Success didn’t go to his head, but it sure made a difference in his life. Langley got rich off that painting, or near enough. He earned more at one swoop than he had from all his earlier productions. He moved out of that proletarian garbage dump of his and took a long lease on a snazzy apartment at the top of the Hill. He started keeping company with a generally better class of people, including women– even a Hollywood starlet for a spell, which helped maintain his place in the public eye– although he still abused the latter dreadfully. He ate right, or lavishly, for the first time since I’d known him, and gained twenty pounds.
Langley enjoyed his new life, and made the most of it. He no longer had to struggle to sell his wares. Customers came to him, or to dealers, asking for the merchandise. Also, he experienced the new sensation of working with paying clients. Langley, of all people, got into the portraiture racket. There were those, with spare change in their pockets, who wanted their pictures painted for posterity by the famous artist. He obliged. I thought he was wasting his time in an area not his strongest, and I never heard of his clients fully appreciating the end products. The portraits commonly contained unusual, quirky elements, not entirely suitable to the medium. Only by chance did they flatter. I suspect that most of them ended up hidden away in back rooms. Langley didn’t mind. He had money in the bank.
He was far from satisfied, however, with his situation. It took me a while to realize why, and when I did, I could only feel sorry for him, just a wee bit. As I had already surmised, he was a classic auteur, and could not be content unless the world accepted him on the basis of his own self-evaluation, a boon which is granted to few. They didn’t appreciate him, they didn’t comprehend him, they didn’t see him for what he was; those terrible “theys”, who made life both possible and oh, so frustrating. How many times have I heard that lingo! Each new client brought forth a new diatribe from the embittered artist. I always listened patiently, and my heart always bled, but not a lot.

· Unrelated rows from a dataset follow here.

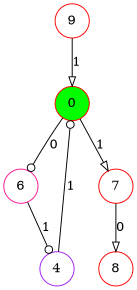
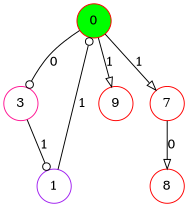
  digraph {
    fontname="DejaVu Serif"
    rankdir=TB
    node [color=red fillcolor=white fontname="DejaVu Serif" shape=circle style=filled]
    edge [arrowhead=odot fontname="DejaVu Serif"]
    0 [fillcolor=green]
-   3 [color=deeppink label=6]
+   3 [color=deeppink]
    7
-   4 [color=purple]
+   4 [color=purple label=1]
    8
    9
    0 -> 3 [label=0]
    0 -> 7 [arrowhead=onormal label=1]
    3 -> 4 [label=1]
    7 -> 8 [arrowhead=onormal label=0]
    4 -> 0 [label=1]
-   9 -> 0 [arrowhead=onormal label=1]
+   0 -> 9 [arrowhead=onormal label=1]
  }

To give Langley his due, that wasn’t his major concern. As I eventually learned, he was far more frustrated with himself. I heard it all at a dinner meeting at the Karbala, in the spring, several months after his big smash at the Stanfield. He treated, because he needed to sulk and talk. In his view, he was just marking time with his artistic career, and had not yet begun to achieve his desired goals. He wondered if it were still possible, or whether he ought to throw over the whole thing and find himself an honest job. I didn’t believe his noise for a minute– this was merely a typical mood swing– but in the spirit of avuncular friendship I sought to dissuade him.